Betzig shared the prize with fellow American William E. Moerner and Romanian-German Stefan W. Hell for revolutionising science through the development of super-resolved fluorescence to exceed the accepted limits of traditional optical microscopy, set down in 1873 by Ernst Abbe who stipulated the maximum resolution could never be better than 0.2 micrometres. By using new techniques to break that barrier, the three Laureates created nanoscopy – allowing molecules to be examined inside living cells. Betzig almost missed his chance at glory, however, having dropped out of academia for several years, and ended up building his prize-winning device in his friend’s living room.
(Robert) Eric Betzig was born in Ann Arbor, Michigan, in January 1960 and is the brother of social historian Laura Betzig. He attended Ann Arbor Pioneer High School and studied physics at the California Institute of Technology, gaining his BSc in 1983 before going on to study applied and engineering physics at Cornell University in New York, earning his MSc in 1985 and PhD in 1988.
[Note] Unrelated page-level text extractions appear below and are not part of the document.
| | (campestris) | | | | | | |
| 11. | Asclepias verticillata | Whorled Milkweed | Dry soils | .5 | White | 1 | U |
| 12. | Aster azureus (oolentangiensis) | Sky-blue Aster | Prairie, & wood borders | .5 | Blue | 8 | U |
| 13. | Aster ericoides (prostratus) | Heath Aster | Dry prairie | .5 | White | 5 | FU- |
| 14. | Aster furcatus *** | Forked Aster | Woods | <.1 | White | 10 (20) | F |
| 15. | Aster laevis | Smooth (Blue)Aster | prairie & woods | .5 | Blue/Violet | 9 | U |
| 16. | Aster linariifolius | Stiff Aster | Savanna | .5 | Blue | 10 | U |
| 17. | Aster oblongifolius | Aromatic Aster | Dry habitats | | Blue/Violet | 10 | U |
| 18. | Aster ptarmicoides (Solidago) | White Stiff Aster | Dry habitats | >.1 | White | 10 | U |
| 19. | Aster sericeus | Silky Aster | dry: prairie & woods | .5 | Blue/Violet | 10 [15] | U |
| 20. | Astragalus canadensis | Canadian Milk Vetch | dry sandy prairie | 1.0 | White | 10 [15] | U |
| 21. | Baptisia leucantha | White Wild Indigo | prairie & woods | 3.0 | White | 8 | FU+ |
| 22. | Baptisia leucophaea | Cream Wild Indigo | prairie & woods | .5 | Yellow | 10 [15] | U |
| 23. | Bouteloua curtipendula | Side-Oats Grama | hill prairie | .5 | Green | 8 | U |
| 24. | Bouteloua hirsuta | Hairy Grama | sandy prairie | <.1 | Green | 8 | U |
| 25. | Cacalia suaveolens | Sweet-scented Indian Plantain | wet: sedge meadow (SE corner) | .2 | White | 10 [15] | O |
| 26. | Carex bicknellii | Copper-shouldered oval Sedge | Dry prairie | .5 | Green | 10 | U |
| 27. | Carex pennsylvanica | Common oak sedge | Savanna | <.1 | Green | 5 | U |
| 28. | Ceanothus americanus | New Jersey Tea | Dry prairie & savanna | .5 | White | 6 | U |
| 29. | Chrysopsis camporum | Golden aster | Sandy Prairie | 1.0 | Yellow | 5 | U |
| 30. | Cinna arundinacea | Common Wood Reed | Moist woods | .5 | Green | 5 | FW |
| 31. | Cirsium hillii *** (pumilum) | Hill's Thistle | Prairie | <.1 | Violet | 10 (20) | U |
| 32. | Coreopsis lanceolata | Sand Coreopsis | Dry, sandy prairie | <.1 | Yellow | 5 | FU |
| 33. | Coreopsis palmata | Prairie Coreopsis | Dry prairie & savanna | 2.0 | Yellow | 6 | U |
After receiving his doctorate, Betzig joined the semiconductor physics research department at AT&T Bell Laboratories in New Jersey. By the early 1990s he was exploring near-field microscopy, in which the light ray is emitted from a thin probe a few nanometres from the sample. This improves on Abbe’s limit and reduces light damage to the whole sample but has too short a range to see structures below the cell’s surface. In 1989, Moerner had become the first person to detect the light absorption of a single molecule. Betzig then replicated this feat at room temperature instead of near absolute zero, allowing practical study of biological molecules. He further theorised that if molecules glowed with different colours, such as red, yellow and green, a microscope could create one image per colour and superimpose them to form one image far better than Abbe’s diffraction limit. At the time, however, there seemed no way to generate these molecular optical properties.
In 1995, feeling he had done all he could, Betzig resigned his post and accepted his father’s offer of a career in the family engineering company, where he developed Flexible Adaptive Servohydraulic Technology (FAST) to speed up production line machinery.
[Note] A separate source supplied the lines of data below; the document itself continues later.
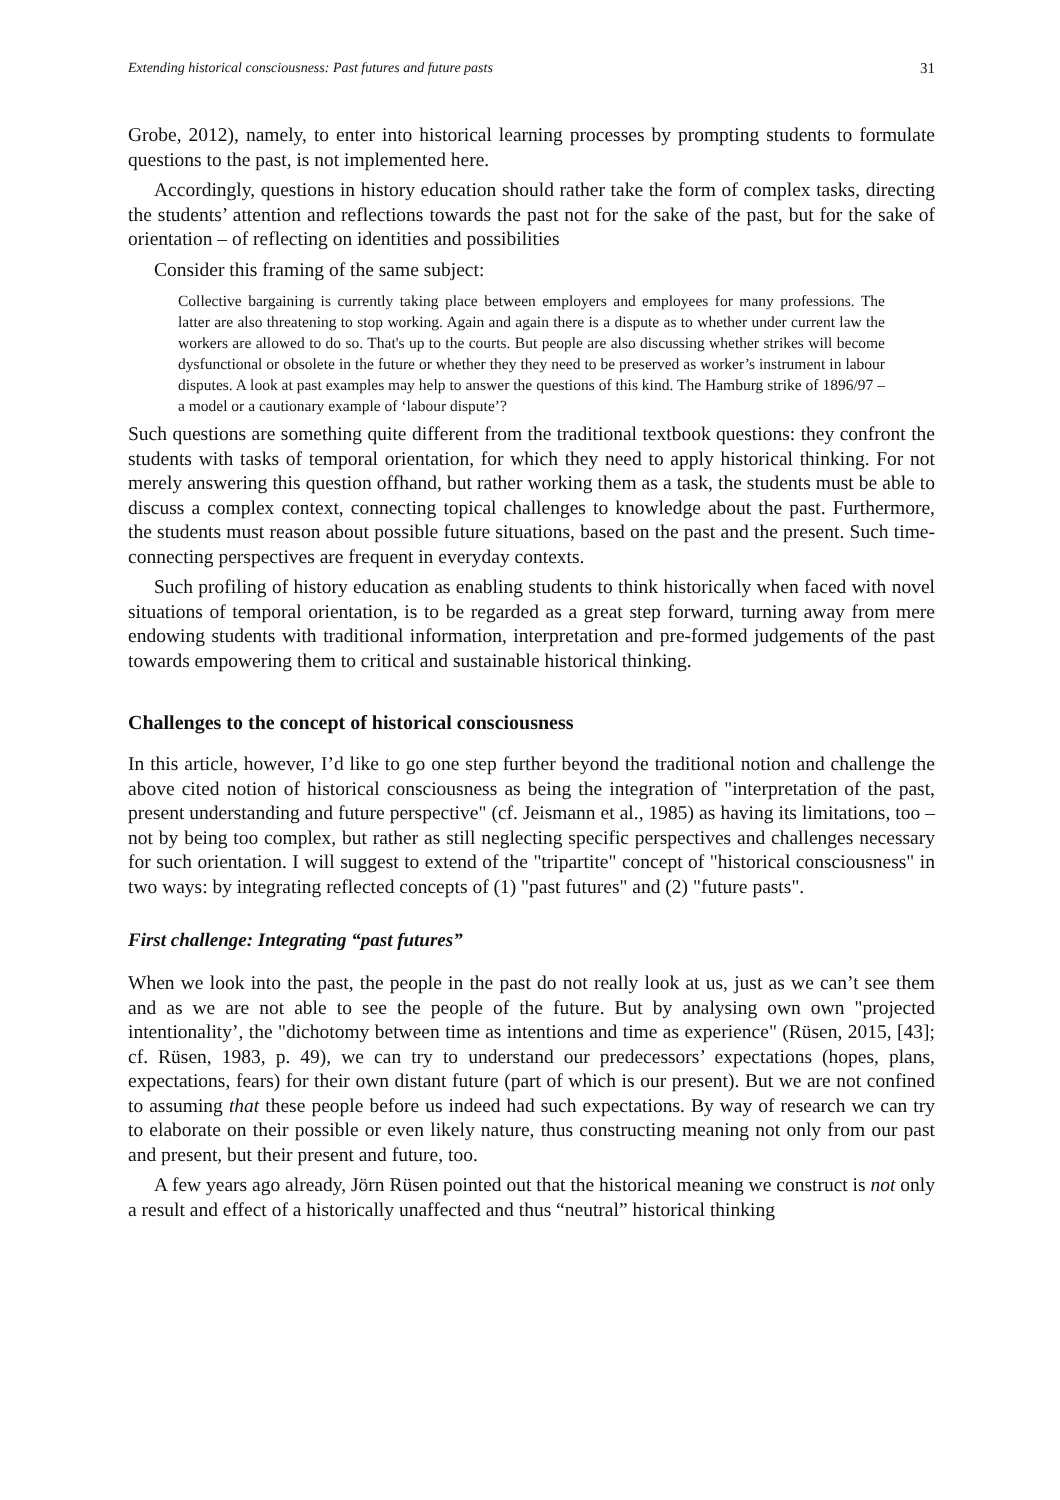Extending historical consciousness: Past futures and future pasts 31
Grobe, 2012), namely, to enter into historical learning processes by prompting students to formulate questions to the past, is not implemented here.
Accordingly, questions in history education should rather take the form of complex tasks, directing the students’ attention and reflections towards the past not for the sake of the past, but for the sake of orientation – of reflecting on identities and possibilities
Consider this framing of the same subject:
Collective bargaining is currently taking place between employers and employees for many professions. The latter are also threatening to stop working. Again and again there is a dispute as to whether under current law the workers are allowed to do so. That's up to the courts. But people are also discussing whether strikes will become dysfunctional or obsolete in the future or whether they they need to be preserved as worker’s instrument in labour disputes. A look at past examples may help to answer the questions of this kind. The Hamburg strike of 1896/97 – a model or a cautionary example of ‘labour dispute’?
Such questions are something quite different from the traditional textbook questions: they confront the students with tasks of temporal orientation, for which they need to apply historical thinking. For not merely answering this question offhand, but rather working them as a task, the students must be able to discuss a complex context, connecting topical challenges to knowledge about the past. Furthermore, the students must reason about possible future situations, based on the past and the present. Such time-connecting perspectives are frequent in everyday contexts.
Such profiling of history education as enabling students to think historically when faced with novel situations of temporal orientation, is to be regarded as a great step forward, turning away from mere endowing students with traditional information, interpretation and pre-formed judgements of the past towards empowering them to critical and sustainable historical thinking.
Challenges to the concept of historical consciousness
In this article, however, I’d like to go one step further beyond the traditional notion and challenge the above cited notion of historical consciousness as being the integration of "interpretation of the past, present understanding and future perspective" (cf. Jeismann et al., 1985) as having its limitations, too – not by being too complex, but rather as still neglecting specific perspectives and challenges necessary for such orientation. I will suggest to extend of the "tripartite" concept of "historical consciousness" in two ways: by integrating reflected concepts of (1) "past futures" and (2) "future pasts".
First challenge: Integrating “past futures”
When we look into the past, the people in the past do not really look at us, just as we can’t see them and as we are not able to see the people of the future. But by analysing own own "projected intentionality’, the "dichotomy between time as intentions and time as experience" (Rüsen, 2015, [43]; cf. Rüsen, 1983, p. 49), we can try to understand our predecessors’ expectations (hopes, plans, expectations, fears) for their own distant future (part of which is our present). But we are not confined to assuming that these people before us indeed had such expectations. By way of research we can try to elaborate on their possible or even likely nature, thus constructing meaning not only from our past and present, but their present and future, too.
A few years ago already, Jörn Rüsen pointed out that the historical meaning we construct is not only a result and effect of a historically unaffected and thus “neutral” historical thinking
However, the desire to crack Abbe’s limit was still strong. Betzig teamed up with former Bell colleague Harald Hess and, hearing from Mike Davidson’ at Florida State University about photoactivated fluorescent proteins, the two set out in 2005 to implement his super-resolution idea from a decade before, using stochastic photoactivation instead of colour to isolate the molecules. After building the microscope in Hess’ living room, the two moved the instrument to the lab of Jennifer Lippincott-Schwartz and the National Institutes of Health. Using weak pulses of light, the device activates fluorescence from a few proteins at a time without killing the cells (as electron microscopy does) or disturbing their biological processes, and after many such rounds of activation and imaging, the measured positions of all molecules builds the super-resolution image Betzig anticipated.
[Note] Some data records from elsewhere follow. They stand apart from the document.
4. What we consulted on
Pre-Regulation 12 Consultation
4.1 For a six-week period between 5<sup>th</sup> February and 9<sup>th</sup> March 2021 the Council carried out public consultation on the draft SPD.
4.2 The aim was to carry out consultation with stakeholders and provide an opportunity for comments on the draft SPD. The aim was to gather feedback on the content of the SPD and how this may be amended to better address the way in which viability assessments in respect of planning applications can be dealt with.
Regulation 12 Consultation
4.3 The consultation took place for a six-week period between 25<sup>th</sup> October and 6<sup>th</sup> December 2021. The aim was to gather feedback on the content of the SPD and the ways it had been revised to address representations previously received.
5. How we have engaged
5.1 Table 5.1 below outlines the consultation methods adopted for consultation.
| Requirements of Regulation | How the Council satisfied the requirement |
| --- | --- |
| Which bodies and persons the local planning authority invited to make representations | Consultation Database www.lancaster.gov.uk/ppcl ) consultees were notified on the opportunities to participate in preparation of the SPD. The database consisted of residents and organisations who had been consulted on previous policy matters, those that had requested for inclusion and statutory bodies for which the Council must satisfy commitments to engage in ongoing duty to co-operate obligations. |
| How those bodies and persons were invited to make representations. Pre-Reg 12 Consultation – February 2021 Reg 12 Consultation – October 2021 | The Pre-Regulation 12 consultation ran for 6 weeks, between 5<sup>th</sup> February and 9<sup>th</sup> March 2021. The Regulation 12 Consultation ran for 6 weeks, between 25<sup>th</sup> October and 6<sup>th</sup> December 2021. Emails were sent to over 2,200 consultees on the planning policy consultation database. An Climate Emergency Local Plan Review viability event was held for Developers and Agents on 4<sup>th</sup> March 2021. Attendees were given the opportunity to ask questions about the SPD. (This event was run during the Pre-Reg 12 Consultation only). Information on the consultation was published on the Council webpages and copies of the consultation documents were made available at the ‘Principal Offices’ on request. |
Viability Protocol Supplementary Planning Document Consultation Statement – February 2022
The following year, Betzig and Hess were both hired at the Howard Hughes Medical Institute’s Janelia Research campus in Ashburn, Virginia, where Betzig lives with his Chinese-born wife, Ji Na, whom he met at Janelia, and their two children.
The PALM method is now helping scientists form greater understanding particularly of biological processes, but Betzig has already moved on. His latest creation, the lattice light-sheet microscope, generates a sheet of light, made up of an array of lower-power Bessel laser beams, that come in from the side of the sample and harm it less than one solid cone of light.
He explains, simply: “An engineer can always make improvements to a microscope.”